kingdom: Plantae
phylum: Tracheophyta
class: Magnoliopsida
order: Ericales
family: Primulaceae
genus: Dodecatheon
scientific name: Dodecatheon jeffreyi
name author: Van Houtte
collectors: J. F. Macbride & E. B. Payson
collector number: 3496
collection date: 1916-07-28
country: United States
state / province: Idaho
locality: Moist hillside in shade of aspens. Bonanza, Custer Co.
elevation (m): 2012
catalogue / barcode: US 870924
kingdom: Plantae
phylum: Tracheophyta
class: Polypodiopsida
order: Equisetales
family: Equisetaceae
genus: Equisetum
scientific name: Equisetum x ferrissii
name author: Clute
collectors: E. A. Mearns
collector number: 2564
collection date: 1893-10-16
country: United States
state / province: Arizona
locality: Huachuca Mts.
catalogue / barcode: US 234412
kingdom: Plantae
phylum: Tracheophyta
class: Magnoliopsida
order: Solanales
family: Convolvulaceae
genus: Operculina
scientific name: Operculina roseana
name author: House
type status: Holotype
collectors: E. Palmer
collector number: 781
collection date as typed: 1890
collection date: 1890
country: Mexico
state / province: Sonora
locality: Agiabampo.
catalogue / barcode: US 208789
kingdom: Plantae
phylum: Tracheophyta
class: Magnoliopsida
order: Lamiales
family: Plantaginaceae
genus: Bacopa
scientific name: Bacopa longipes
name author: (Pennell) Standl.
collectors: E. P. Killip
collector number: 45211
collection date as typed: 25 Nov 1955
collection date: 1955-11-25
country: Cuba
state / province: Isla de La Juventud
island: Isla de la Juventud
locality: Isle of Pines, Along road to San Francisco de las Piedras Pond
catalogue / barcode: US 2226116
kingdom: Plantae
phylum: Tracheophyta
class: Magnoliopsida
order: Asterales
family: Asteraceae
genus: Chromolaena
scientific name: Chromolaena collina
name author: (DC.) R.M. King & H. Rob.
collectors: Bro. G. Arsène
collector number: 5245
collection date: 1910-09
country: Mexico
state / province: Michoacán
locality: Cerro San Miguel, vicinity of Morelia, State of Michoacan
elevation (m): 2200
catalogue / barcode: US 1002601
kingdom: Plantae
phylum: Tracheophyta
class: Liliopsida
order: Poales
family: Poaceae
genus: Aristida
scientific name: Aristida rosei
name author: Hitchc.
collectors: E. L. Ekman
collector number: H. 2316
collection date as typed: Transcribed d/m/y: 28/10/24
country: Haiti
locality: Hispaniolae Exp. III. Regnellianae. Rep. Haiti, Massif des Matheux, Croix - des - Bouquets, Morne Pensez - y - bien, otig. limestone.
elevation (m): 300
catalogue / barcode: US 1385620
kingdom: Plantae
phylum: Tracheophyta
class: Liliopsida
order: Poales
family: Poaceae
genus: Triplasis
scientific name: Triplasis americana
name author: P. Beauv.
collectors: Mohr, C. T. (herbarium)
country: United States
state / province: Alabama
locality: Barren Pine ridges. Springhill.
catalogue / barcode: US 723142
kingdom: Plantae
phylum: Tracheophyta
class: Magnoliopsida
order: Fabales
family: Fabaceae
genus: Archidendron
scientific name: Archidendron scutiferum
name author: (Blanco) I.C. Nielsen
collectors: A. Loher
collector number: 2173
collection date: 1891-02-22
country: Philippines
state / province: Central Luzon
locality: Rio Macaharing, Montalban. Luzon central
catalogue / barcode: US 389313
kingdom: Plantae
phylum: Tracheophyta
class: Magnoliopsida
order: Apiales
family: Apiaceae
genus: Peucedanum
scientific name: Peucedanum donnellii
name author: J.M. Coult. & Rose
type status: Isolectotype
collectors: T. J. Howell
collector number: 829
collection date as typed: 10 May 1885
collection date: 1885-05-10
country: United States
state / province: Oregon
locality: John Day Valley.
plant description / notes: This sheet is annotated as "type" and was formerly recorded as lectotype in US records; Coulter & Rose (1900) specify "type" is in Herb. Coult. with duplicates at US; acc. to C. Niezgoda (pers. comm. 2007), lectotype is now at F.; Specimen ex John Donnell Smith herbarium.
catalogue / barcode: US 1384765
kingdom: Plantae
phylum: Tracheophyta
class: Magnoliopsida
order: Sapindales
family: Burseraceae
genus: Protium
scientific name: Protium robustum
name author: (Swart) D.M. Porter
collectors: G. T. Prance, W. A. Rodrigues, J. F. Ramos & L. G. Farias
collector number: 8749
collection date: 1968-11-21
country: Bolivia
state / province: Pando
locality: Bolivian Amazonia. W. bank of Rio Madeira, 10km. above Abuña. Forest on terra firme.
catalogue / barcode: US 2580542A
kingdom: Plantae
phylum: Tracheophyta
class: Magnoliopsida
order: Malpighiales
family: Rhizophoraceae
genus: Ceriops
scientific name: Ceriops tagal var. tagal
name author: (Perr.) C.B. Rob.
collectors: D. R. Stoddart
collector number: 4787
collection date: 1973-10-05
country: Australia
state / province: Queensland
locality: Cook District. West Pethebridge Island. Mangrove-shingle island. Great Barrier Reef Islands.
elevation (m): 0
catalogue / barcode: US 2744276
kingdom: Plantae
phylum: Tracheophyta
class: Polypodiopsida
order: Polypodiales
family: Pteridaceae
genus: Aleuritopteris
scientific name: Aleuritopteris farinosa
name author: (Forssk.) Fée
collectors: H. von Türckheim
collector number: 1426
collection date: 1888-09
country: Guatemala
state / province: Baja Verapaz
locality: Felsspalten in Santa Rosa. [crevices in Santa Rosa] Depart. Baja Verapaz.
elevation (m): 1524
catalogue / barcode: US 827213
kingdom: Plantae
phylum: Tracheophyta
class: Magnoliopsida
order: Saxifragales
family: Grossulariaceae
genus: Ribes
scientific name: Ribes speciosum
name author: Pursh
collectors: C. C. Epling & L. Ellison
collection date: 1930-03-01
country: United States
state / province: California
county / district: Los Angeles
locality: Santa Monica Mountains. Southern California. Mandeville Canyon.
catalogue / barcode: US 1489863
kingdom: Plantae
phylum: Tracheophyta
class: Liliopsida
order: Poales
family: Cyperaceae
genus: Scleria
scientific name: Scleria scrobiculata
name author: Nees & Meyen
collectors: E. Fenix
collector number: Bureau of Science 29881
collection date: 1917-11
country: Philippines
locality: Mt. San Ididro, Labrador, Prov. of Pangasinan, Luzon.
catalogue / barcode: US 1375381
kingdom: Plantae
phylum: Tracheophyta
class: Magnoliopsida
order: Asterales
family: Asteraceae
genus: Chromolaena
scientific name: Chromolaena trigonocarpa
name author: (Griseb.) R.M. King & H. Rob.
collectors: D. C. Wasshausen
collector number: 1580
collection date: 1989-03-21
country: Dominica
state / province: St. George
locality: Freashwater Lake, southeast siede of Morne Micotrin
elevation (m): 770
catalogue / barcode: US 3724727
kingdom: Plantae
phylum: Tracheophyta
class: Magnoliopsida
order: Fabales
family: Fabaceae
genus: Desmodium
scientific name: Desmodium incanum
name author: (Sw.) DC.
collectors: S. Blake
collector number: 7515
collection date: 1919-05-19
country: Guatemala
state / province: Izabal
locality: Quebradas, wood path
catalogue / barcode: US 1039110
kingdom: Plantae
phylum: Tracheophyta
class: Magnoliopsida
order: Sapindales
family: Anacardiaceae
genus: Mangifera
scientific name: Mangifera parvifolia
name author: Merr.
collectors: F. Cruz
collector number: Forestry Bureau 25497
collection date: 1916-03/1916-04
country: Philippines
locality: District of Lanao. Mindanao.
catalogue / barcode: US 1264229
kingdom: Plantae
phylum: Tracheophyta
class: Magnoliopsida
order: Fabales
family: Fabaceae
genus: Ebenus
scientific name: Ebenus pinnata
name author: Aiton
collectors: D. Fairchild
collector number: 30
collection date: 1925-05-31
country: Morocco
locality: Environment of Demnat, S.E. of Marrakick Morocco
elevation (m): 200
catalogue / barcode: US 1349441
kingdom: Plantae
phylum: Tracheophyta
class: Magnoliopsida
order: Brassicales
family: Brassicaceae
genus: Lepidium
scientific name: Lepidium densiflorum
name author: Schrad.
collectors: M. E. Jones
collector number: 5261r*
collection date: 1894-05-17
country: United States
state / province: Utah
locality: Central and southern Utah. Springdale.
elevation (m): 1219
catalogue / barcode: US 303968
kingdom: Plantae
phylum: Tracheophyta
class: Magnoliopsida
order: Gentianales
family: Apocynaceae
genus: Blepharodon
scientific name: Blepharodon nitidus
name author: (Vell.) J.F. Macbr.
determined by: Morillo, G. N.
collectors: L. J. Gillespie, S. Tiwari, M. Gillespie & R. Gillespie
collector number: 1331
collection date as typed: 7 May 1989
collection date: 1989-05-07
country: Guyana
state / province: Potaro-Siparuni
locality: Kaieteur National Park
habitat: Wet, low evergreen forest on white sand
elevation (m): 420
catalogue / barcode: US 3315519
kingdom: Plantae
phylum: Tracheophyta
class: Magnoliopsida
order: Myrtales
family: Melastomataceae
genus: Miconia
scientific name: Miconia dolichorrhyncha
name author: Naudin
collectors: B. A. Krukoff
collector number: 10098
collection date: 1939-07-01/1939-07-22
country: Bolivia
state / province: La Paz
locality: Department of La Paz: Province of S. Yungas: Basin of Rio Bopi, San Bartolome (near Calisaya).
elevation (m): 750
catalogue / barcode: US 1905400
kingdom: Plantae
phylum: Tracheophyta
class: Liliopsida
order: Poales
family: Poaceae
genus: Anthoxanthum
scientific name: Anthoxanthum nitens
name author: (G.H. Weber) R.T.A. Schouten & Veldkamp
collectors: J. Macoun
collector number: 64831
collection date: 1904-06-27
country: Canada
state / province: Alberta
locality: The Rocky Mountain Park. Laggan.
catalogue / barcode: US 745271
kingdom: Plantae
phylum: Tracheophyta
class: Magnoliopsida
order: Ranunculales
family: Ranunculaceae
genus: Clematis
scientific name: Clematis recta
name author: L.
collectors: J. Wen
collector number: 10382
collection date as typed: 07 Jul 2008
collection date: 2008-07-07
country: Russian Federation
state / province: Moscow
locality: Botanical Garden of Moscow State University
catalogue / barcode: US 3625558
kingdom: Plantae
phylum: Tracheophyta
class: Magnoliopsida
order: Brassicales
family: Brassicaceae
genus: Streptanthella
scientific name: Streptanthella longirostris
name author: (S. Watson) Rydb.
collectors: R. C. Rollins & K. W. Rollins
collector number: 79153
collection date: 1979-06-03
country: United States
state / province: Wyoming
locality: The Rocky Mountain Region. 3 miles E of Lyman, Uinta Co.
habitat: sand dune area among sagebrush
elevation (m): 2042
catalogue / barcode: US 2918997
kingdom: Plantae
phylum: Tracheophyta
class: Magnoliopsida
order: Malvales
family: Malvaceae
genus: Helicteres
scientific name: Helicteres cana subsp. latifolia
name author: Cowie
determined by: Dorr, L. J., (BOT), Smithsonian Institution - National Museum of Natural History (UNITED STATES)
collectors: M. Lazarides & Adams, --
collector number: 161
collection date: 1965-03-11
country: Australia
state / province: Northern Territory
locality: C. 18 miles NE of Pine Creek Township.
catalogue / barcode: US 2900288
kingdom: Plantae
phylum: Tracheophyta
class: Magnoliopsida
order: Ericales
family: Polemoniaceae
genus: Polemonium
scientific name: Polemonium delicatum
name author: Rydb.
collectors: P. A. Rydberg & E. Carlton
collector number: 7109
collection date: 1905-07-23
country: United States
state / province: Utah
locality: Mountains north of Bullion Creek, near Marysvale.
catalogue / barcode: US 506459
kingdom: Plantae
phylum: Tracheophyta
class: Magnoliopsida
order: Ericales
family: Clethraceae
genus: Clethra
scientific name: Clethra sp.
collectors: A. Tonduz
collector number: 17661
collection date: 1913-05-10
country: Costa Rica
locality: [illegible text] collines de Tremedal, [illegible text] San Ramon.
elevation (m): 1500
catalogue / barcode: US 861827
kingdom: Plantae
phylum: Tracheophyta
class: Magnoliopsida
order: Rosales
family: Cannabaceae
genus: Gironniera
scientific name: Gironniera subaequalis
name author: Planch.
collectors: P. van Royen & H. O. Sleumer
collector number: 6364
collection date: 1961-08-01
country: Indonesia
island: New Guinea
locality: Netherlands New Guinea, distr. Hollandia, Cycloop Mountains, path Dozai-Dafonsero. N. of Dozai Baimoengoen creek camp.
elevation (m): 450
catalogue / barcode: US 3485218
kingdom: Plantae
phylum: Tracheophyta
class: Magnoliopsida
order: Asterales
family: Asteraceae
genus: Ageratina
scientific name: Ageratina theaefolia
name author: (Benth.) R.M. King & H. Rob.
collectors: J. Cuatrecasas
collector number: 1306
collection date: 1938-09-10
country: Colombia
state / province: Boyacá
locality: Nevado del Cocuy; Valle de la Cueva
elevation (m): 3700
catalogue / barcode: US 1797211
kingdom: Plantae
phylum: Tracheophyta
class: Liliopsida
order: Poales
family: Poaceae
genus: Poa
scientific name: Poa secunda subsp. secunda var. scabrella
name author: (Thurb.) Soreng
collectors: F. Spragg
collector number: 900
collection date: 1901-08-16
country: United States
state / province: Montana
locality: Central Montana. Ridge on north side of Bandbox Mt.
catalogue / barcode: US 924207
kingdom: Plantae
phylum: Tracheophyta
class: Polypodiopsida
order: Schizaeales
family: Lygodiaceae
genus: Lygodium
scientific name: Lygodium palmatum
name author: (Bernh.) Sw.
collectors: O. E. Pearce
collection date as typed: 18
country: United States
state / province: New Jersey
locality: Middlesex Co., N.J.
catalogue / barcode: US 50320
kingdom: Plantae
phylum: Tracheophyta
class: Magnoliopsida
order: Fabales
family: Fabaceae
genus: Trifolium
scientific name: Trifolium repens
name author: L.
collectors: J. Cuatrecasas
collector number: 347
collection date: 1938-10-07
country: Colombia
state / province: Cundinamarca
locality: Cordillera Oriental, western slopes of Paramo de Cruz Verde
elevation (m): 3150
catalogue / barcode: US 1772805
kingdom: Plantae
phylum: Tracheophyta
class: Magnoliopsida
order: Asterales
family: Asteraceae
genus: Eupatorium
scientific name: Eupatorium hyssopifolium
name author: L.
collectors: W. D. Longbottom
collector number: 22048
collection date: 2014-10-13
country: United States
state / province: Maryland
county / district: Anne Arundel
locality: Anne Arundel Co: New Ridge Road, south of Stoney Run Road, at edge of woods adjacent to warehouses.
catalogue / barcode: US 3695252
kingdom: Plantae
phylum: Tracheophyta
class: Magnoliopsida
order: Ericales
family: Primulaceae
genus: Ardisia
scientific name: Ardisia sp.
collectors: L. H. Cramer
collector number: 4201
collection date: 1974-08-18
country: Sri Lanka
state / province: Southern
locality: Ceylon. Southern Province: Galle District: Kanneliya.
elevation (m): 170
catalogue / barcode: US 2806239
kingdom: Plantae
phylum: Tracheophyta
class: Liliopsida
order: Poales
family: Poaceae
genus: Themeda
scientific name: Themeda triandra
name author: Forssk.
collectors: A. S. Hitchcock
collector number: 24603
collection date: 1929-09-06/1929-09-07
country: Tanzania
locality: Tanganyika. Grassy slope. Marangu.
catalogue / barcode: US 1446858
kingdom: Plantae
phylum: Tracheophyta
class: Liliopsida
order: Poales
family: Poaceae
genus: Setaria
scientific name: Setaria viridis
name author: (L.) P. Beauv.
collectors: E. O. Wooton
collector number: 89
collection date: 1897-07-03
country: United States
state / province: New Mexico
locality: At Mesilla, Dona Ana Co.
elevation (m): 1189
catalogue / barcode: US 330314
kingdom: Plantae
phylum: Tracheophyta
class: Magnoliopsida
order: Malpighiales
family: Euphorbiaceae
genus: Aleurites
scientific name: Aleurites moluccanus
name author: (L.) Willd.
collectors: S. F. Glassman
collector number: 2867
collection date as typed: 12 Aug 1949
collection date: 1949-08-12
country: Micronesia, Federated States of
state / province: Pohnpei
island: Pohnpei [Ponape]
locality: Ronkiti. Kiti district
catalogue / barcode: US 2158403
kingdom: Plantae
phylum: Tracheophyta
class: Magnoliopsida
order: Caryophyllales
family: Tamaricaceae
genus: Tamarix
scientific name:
════════════════════
Give the rows starting at the one containing "family: Cannabaceae" and ending at the one containing "locality: Central Montana.", both included, as a two-column CSV with the columns field and value. Put each field name and each value in its own quoted field, with any line breaks turned into spaces.

● **Answer**
field,value
"family:","Cannabaceae"
"genus:","Gironniera"
"scientific name:","Gironniera subaequalis"
"name author:","Planch."
"collectors:","P. van Royen & H. O. Sleumer"
"collector number:","6364"
"collection date:","1961-08-01"
"country:","Indonesia"
"island:","New Guinea"
"locality:","Netherlands New Guinea, distr. Hollandia, Cycloop Mountains, path Dozai-Dafonsero. N. of Dozai Baimoengoen creek camp."
"elevation (m):","450"
"catalogue / barcode:","US 3485218"
"kingdom:","Plantae"
"phylum:","Tracheophyta"
"class:","Magnoliopsida"
"order:","Asterales"
"family:","Asteraceae"
"genus:","Ageratina"
"scientific name:","Ageratina theaefolia"
"name author:","(Benth.) R.M. King & H. Rob."
"collectors:","J. Cuatrecasas"
"collector number:","1306"
"collection date:","1938-09-10"
"country:","Colombia"
"state / province:","Boyacá"
"locality:","Nevado del Cocuy; Valle de la Cueva"
"elevation (m):","3700"
"catalogue / barcode:","US 1797211"
"kingdom:","Plantae"
"phylum:","Tracheophyta"
"class:","Liliopsida"
"order:","Poales"
"family:","Poaceae"
"genus:","Poa"
"scientific name:","Poa secunda subsp. secunda var. scabrella"
"name author:","(Thurb.) Soreng"
"collectors:","F. Spragg"
"collector number:","900"
"collection date:","1901-08-16"
"country:","United States"
"state / province:","Montana"
"locality:","Central Montana. Ridge on north side of Bandbox Mt."